A bigger problem is that GUM analysis often ignores rare but large errors such as a rare interference or something more insidious such a user error that results in a large assay error. (Often GUM analyses don’t assess user error at all). These large errors, while rare, are associated with major harm or death.

The remedy is to conduct a FMEA or fault tree in addition to GUM to try to brainstorm how large errors could occur and whether mitigations are in place to reduce their likelihood. Unless risk analysis is added to GUM, talking about clinical acceptability is misleading.

AACC 2012

July 19, 2012

I went early to AACC 2012 on a consulting assignment which ended two days before AACC. So the highlight of my trip was a helicopter tour of LA in an R22, a tour of Warner Bros. studios, and a walk on the Santa Monica pier.
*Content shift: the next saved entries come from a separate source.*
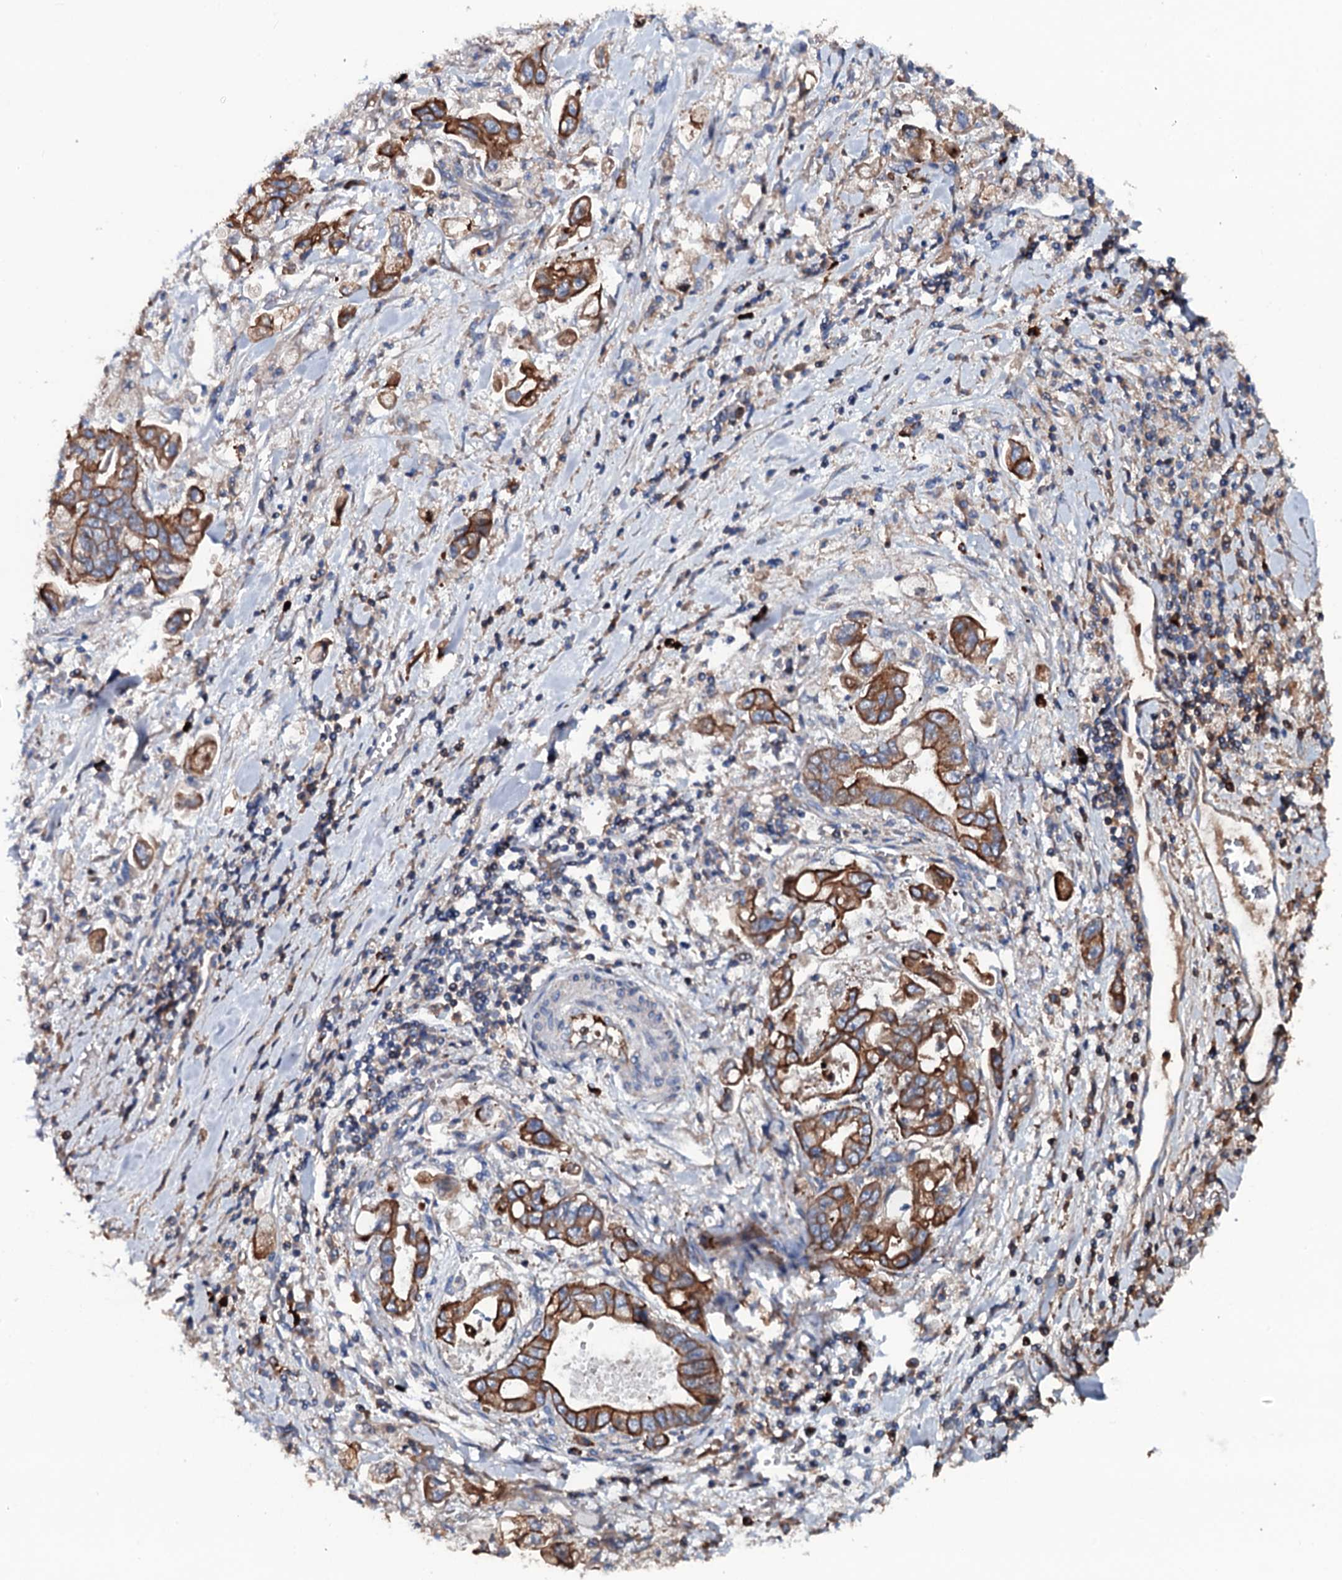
{"staining": {"intensity": "strong", "quantity": ">75%", "location": "cytoplasmic/membranous"}, "tissue": "stomach cancer", "cell_type": "Tumor cells", "image_type": "cancer", "snomed": [{"axis": "morphology", "description": "Adenocarcinoma, NOS"}, {"axis": "topography", "description": "Stomach"}], "caption": "Stomach cancer (adenocarcinoma) tissue reveals strong cytoplasmic/membranous positivity in about >75% of tumor cells, visualized by immunohistochemistry.", "gene": "NEK1", "patient": {"sex": "male", "age": 62}}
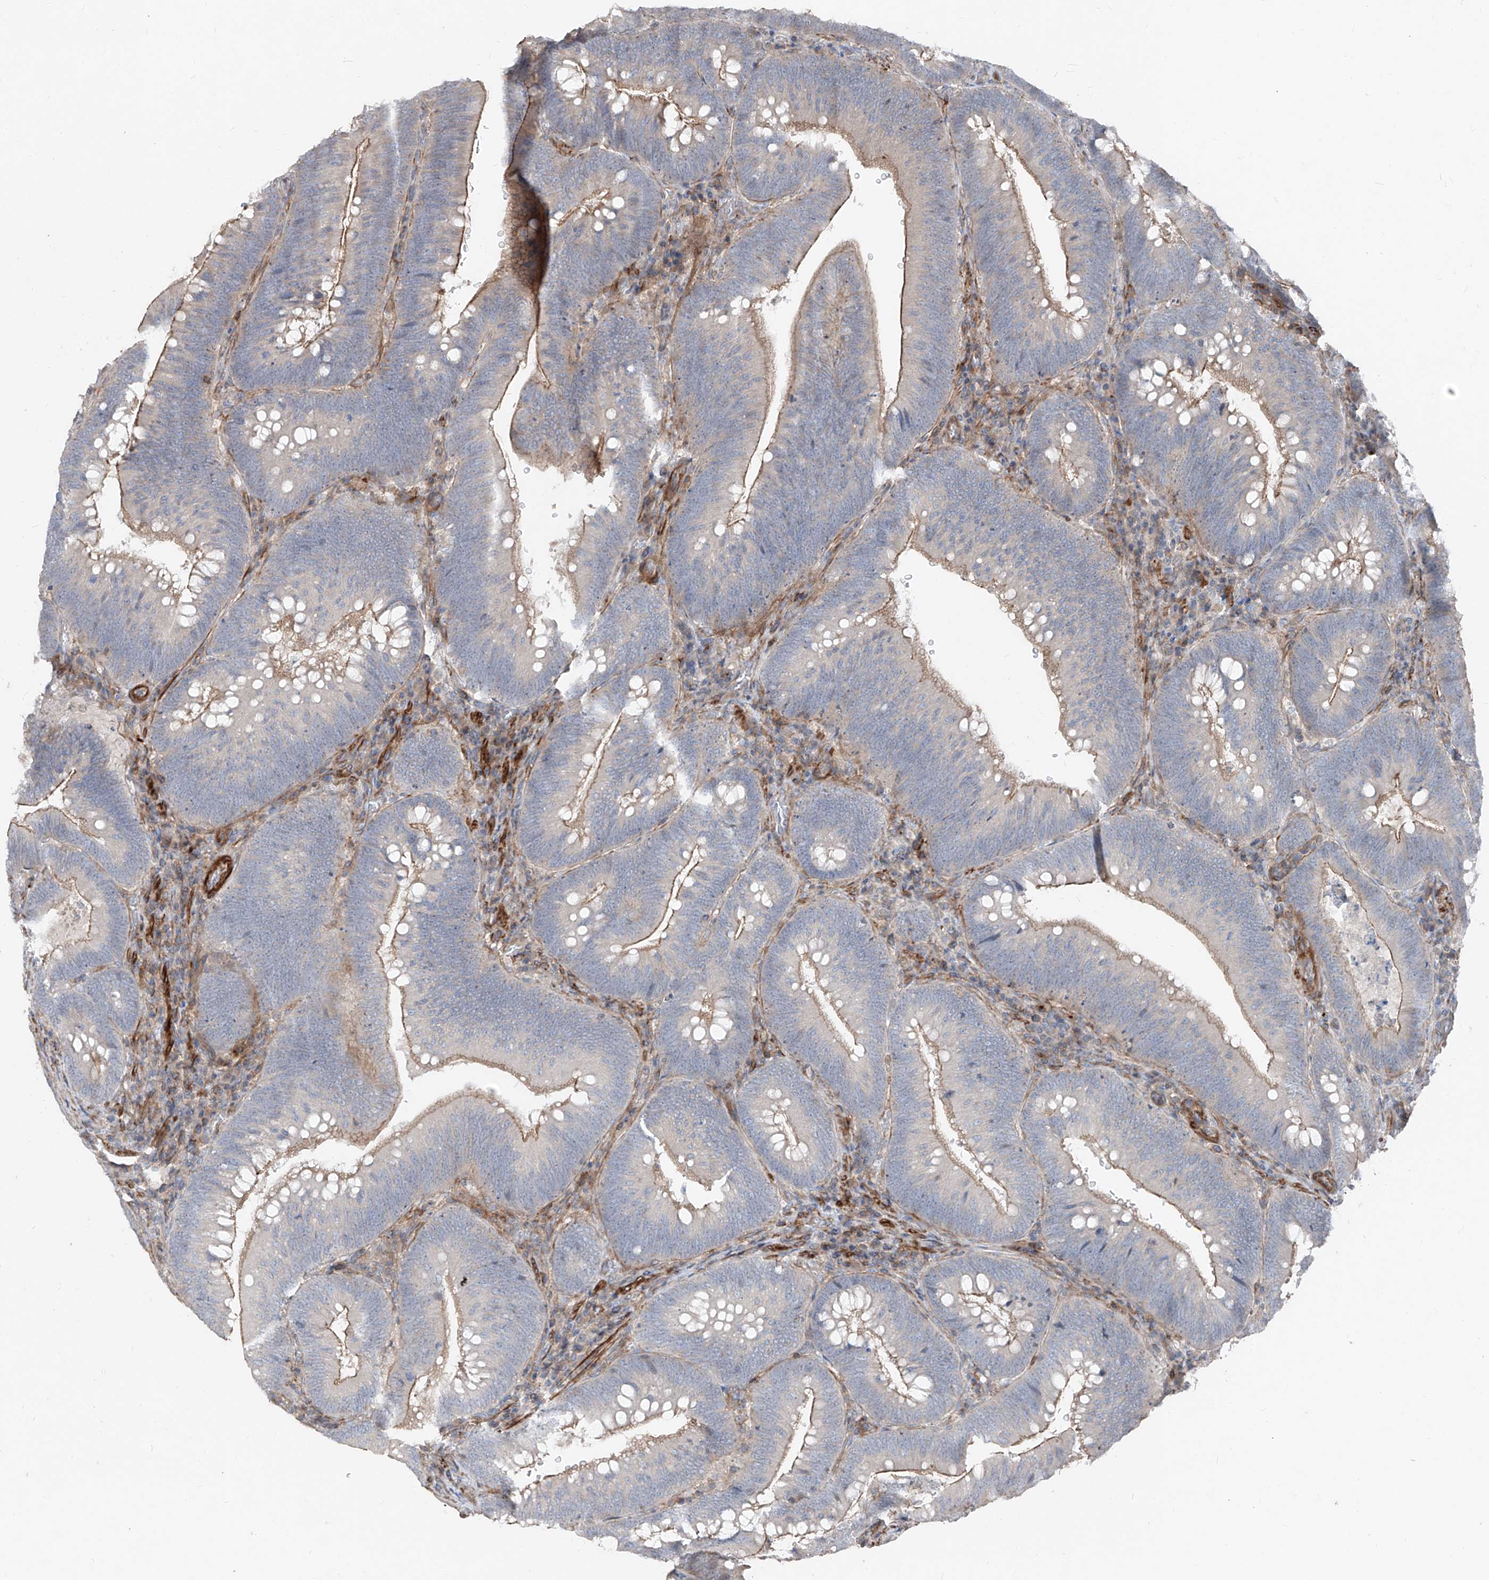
{"staining": {"intensity": "weak", "quantity": "25%-75%", "location": "cytoplasmic/membranous"}, "tissue": "colorectal cancer", "cell_type": "Tumor cells", "image_type": "cancer", "snomed": [{"axis": "morphology", "description": "Normal tissue, NOS"}, {"axis": "topography", "description": "Colon"}], "caption": "A micrograph showing weak cytoplasmic/membranous expression in about 25%-75% of tumor cells in colorectal cancer, as visualized by brown immunohistochemical staining.", "gene": "UFD1", "patient": {"sex": "female", "age": 82}}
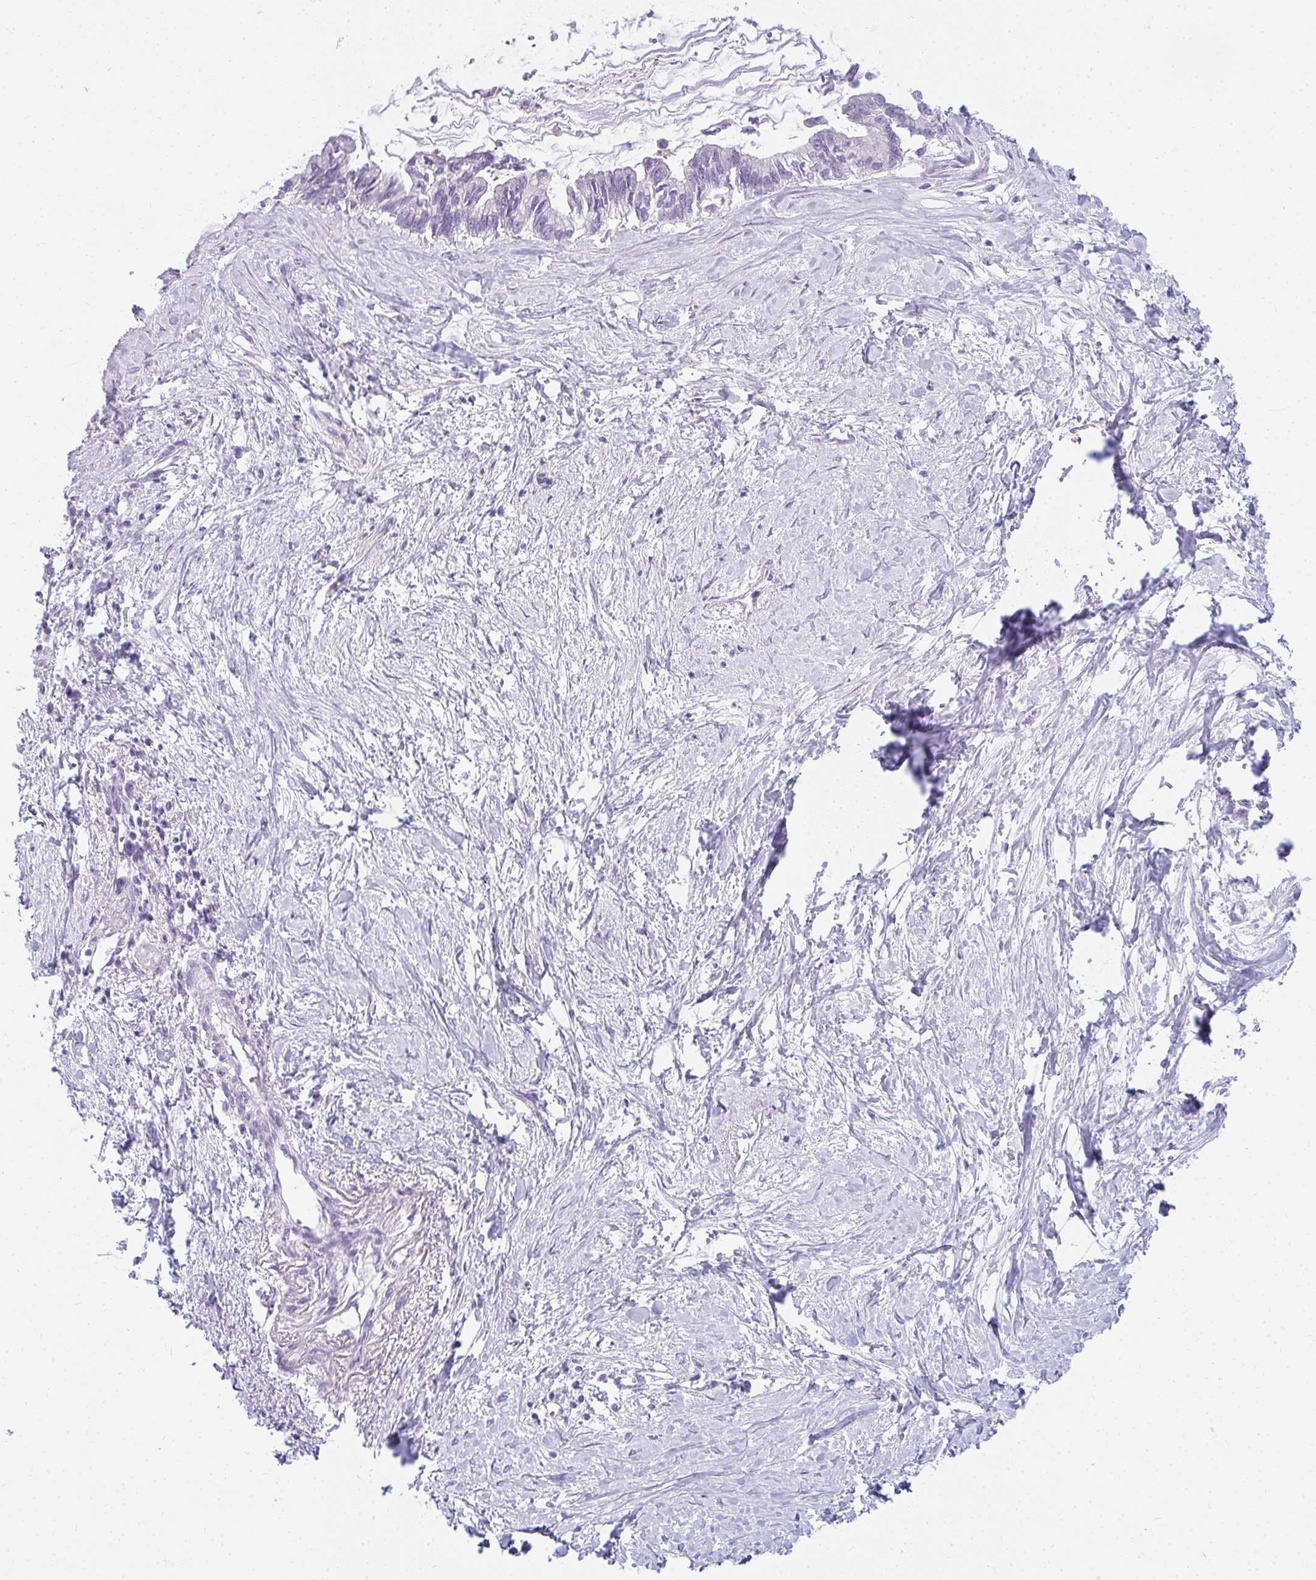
{"staining": {"intensity": "negative", "quantity": "none", "location": "none"}, "tissue": "pancreatic cancer", "cell_type": "Tumor cells", "image_type": "cancer", "snomed": [{"axis": "morphology", "description": "Adenocarcinoma, NOS"}, {"axis": "topography", "description": "Pancreas"}], "caption": "This is an IHC histopathology image of pancreatic cancer (adenocarcinoma). There is no expression in tumor cells.", "gene": "PPP1R3G", "patient": {"sex": "male", "age": 61}}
At the meeting, I got to hear two plenary lectures, both on genomics. They were very interesting talks (Eric Green and Robert Roberts) and it was humbling to realize how little I know about genomics.

I also attended the Evaluations Protocol Area Committee, although I think it is now called a consensus committee. There were two projects that I had started EP27 (error grids) and the revision to EP21A2 (total error) – I proposed and completed EP21A. As of January, I had been unexpectedly and rather unceremoniously kicked off both projects. There was little discussion about EP27 – it should be available around September 2012 and little changed. It will be interesting to see who the authors will be.

There was more discussion about EP21, including a proposal to drop it completely in favor of a GUM uncertainty analysis, which is a CLSI document (C51). This is about when I had enough and bolted from the meeting. Yet, I did have the comfort in knowing that the financial way projects are valued is something I put in place a while back and probably unknown to this current group. 

I went to a talk about medical error. One thing that is always missing from these talks is a measure of overall patient harm – maybe the subject of a future blog entry.

I also talked with a very nice Spanish lady about her poster. She assayed a sample on each of two analyzers of the same type and compared the results to various total error goals including biological variation, CLIA, and others. The results were often outside of goals, especially biological variation goals which makes one wonder if such goals are meaningful.